Chine et Asie

Le puce 950PR de Huawei séduit ByteDance et Alibaba : le défi à Nvidia est lancé

Par La Rédaction ⏱ 3 min de lecture

Huawei vient de franchir une étape décisive dans la course aux semi-conducteurs pour l’IA. Sa nouvelle puce 950PR a passé avec succès les tests chez ses premiers clients, et deux géants de la tech chinoise, ByteDance et Alibaba, s’apprêtent à passer des commandes en volume, selon des sources proches du dossier citées par Reuters.

Une puce conçue pour remplacer Nvidia en Chine

Le contexte est direct : Washington a restreint la vente des puces Nvidia les plus performantes vers la Chine, bloquant notamment l’accès aux H100 et H800. Dans ce vide, Huawei a travaillé plusieurs années sur le 950PR, son nouveau processeur IA de pointe.

La différence avec son prédécesseur, l’Ascend 910C, est significative. Les entreprises privées chinoises avaient boudé ce dernier en raison d’une compatibilité insuffisante avec l’écosystème CUDA de Nvidia, le standard de facto pour l’entraînement des modèles d’IA. Cette fois, Huawei a directement travaillé sur l’interopérabilité avec CUDA, rendant la migration depuis les infrastructures Nvidia nettement plus simple.

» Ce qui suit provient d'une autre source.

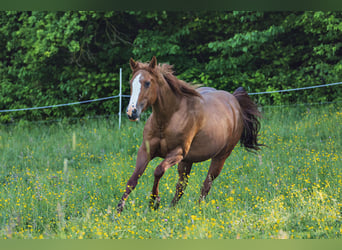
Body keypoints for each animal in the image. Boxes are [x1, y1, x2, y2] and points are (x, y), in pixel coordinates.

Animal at [116, 56, 264, 213]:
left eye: (147, 83)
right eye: (131, 83)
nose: (131, 112)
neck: (168, 119)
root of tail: (235, 101)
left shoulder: (177, 153)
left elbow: (158, 171)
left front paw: (153, 202)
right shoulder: (146, 150)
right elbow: (133, 179)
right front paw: (119, 209)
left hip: (220, 157)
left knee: (206, 185)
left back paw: (197, 208)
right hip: (188, 161)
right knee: (181, 186)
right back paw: (171, 209)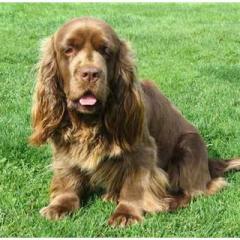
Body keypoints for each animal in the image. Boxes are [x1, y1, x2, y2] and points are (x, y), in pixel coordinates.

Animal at [30, 17, 240, 227]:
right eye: (68, 50)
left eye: (106, 51)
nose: (90, 73)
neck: (89, 122)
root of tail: (209, 163)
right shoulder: (65, 147)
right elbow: (67, 177)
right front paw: (60, 206)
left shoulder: (142, 151)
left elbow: (135, 185)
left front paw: (126, 213)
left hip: (190, 145)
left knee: (198, 191)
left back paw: (169, 202)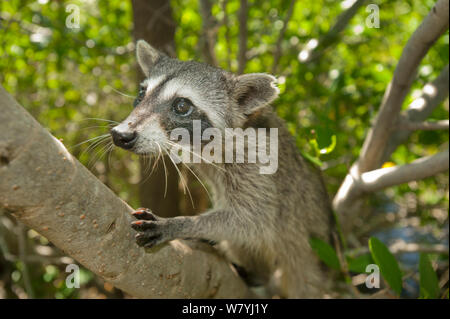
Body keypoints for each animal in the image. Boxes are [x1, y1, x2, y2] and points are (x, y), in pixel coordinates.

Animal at [110, 40, 334, 300]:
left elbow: (253, 221)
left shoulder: (258, 163)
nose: (120, 135)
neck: (201, 148)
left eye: (182, 105)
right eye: (141, 94)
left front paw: (183, 223)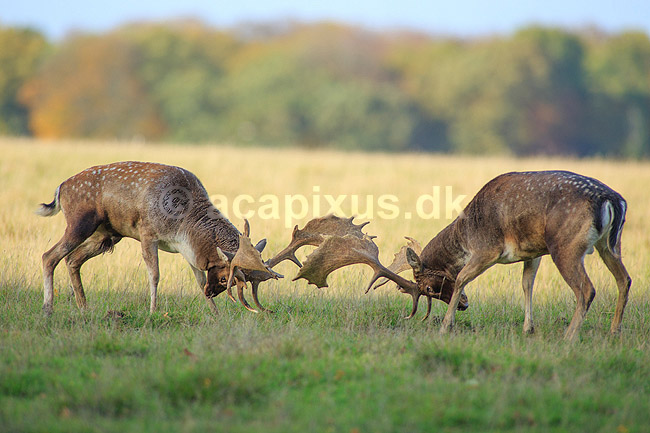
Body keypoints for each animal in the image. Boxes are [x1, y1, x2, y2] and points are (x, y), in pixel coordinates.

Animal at [37, 161, 278, 316]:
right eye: (224, 279)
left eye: (232, 281)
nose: (211, 293)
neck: (182, 225)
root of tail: (61, 188)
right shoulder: (147, 232)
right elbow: (154, 275)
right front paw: (153, 311)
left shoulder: (188, 250)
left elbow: (199, 279)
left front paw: (216, 313)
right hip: (79, 223)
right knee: (49, 256)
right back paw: (48, 308)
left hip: (105, 235)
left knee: (72, 260)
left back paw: (84, 308)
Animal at [293, 171, 631, 341]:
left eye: (429, 288)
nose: (466, 306)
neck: (466, 233)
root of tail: (613, 200)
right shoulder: (532, 252)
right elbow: (527, 284)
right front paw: (528, 328)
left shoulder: (488, 249)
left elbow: (463, 278)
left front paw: (446, 325)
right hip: (609, 245)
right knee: (624, 280)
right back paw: (614, 331)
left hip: (566, 245)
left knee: (586, 289)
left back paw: (569, 337)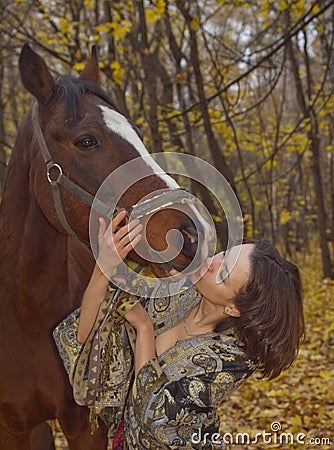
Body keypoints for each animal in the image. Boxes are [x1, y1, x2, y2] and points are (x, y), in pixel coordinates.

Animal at [0, 44, 207, 450]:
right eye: (86, 140)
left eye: (137, 134)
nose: (191, 233)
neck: (26, 312)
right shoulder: (12, 426)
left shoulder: (85, 424)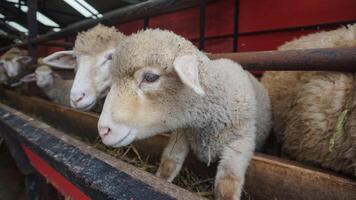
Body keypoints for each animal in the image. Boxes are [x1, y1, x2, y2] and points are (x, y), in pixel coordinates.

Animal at [96, 28, 272, 199]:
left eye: (150, 77)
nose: (103, 131)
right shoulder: (182, 132)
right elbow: (169, 162)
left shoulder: (242, 140)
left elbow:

750 000 unités prévues pour 2026

Huawei envisage de livrer environ 750 000 unités du 950PR cette année. Les premiers échantillons ont été envoyés aux clients en janvier 2026, la production de masse devant démarrer en avril, pour des livraisons pleine échelle dans la seconde moitié de l’année.

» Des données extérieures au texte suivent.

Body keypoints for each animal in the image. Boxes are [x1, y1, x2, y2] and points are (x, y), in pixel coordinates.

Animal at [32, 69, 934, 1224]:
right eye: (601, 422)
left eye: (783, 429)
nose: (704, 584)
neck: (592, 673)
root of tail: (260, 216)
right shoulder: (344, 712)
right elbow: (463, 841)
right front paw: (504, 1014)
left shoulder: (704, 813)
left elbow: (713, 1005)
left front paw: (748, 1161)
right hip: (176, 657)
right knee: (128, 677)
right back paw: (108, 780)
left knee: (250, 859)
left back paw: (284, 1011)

Côté prix, le 950PR sera commercialisé autour de 50 000 yuans (environ 6 900 dollars) par carte avec mémoire DDR classique. Une version premium équipée de mémoire HBM plus rapide sera vendue autour de 70 000 yuans. Des tarifs bien inférieurs à ceux des puces Nvidia équivalentes sur le marché mondial.

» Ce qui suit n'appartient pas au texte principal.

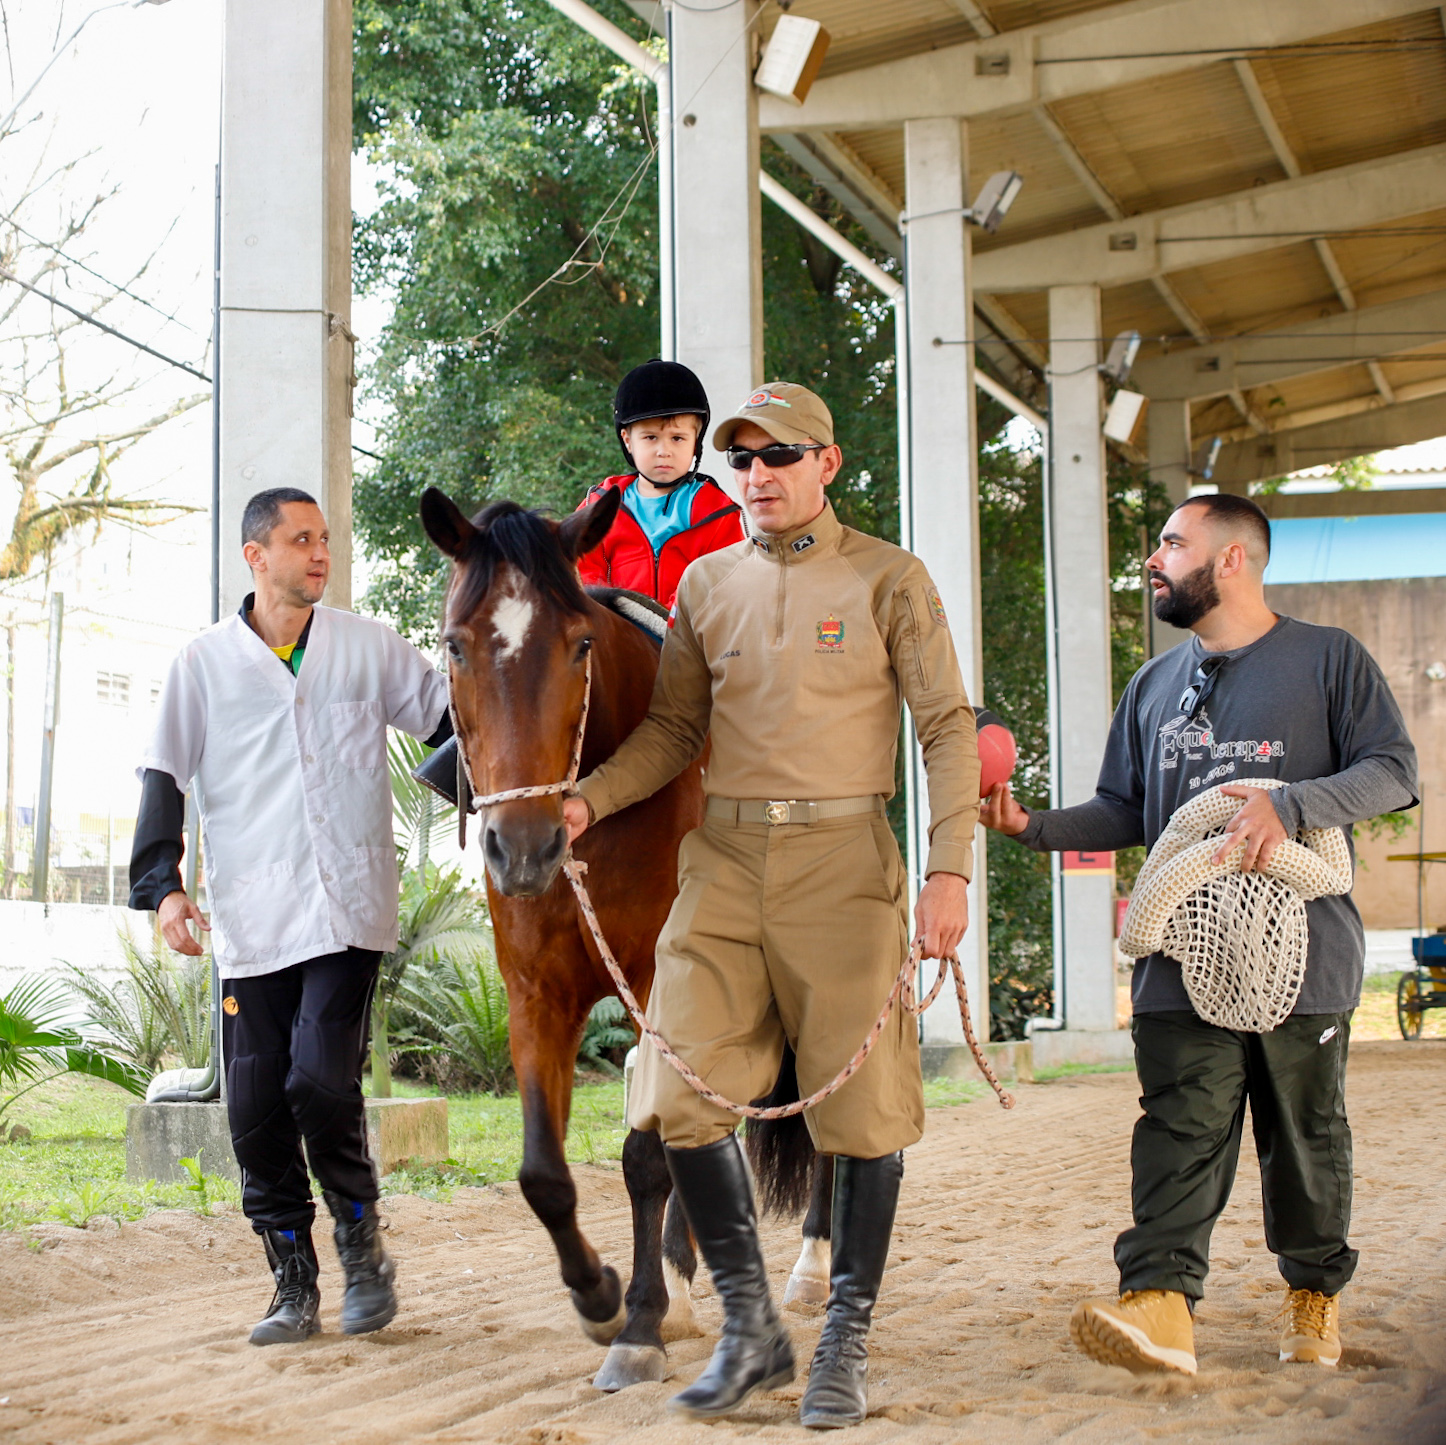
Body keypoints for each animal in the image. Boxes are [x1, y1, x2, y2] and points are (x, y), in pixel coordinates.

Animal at [419, 491, 832, 1394]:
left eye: (579, 643)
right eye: (454, 643)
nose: (524, 846)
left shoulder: (658, 988)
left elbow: (646, 1158)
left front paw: (639, 1321)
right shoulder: (538, 992)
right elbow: (543, 1171)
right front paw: (601, 1294)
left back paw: (812, 1264)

ByteDance et Alibaba comme premiers clients de poids

L’adhésion de ByteDance, qui opère TikTok et d’immenses infrastructures d’IA générative, et d’Alibaba, pilier du cloud chinois avec Alibaba Cloud, est un signal fort. Ces deux groupes avaient précédemment exprimé des réticences à s’appuyer massivement sur les puces Huawei faute de performances comparables à Nvidia. Le fait qu’ils sautent le pas avec le 950PR valide techniquement la puce au plus haut niveau.

L’administration Trump a par ailleurs récemment autorisé la vente de puces H200 vers la Chine, mais avec des conditions qui en limitent les volumes. Dans ce contexte, la 950PR comble un manque réel dans l’industrie technologique chinoise, et Huawei se positionne comme l’alternative nationale crédible à Nvidia pour l’ère de l’IA générative.

Un tournant dans la guerre des semi-conducteurs

Ce développement s’inscrit dans une bataille plus large entre Washington et Pékin pour le contrôle des technologies d’IA. La Chine a clairement décidé de bâtir une filière semi-conducteurs indépendante, et Huawei en est le fer de lance. Si le déploiement du 950PR se confirme à grande échelle, il affaiblirait significativement l’effet des sanctions américaines sur le développement de l’IA en Chine.

Pour Nvidia, cela représente une menace sur son marché chinois, qui pesait encore des milliards de dollars avant les restrictions. La réponse de Jensen Huang et de ses équipes à ce nouvel entrant sera à surveiller dans les prochains mois.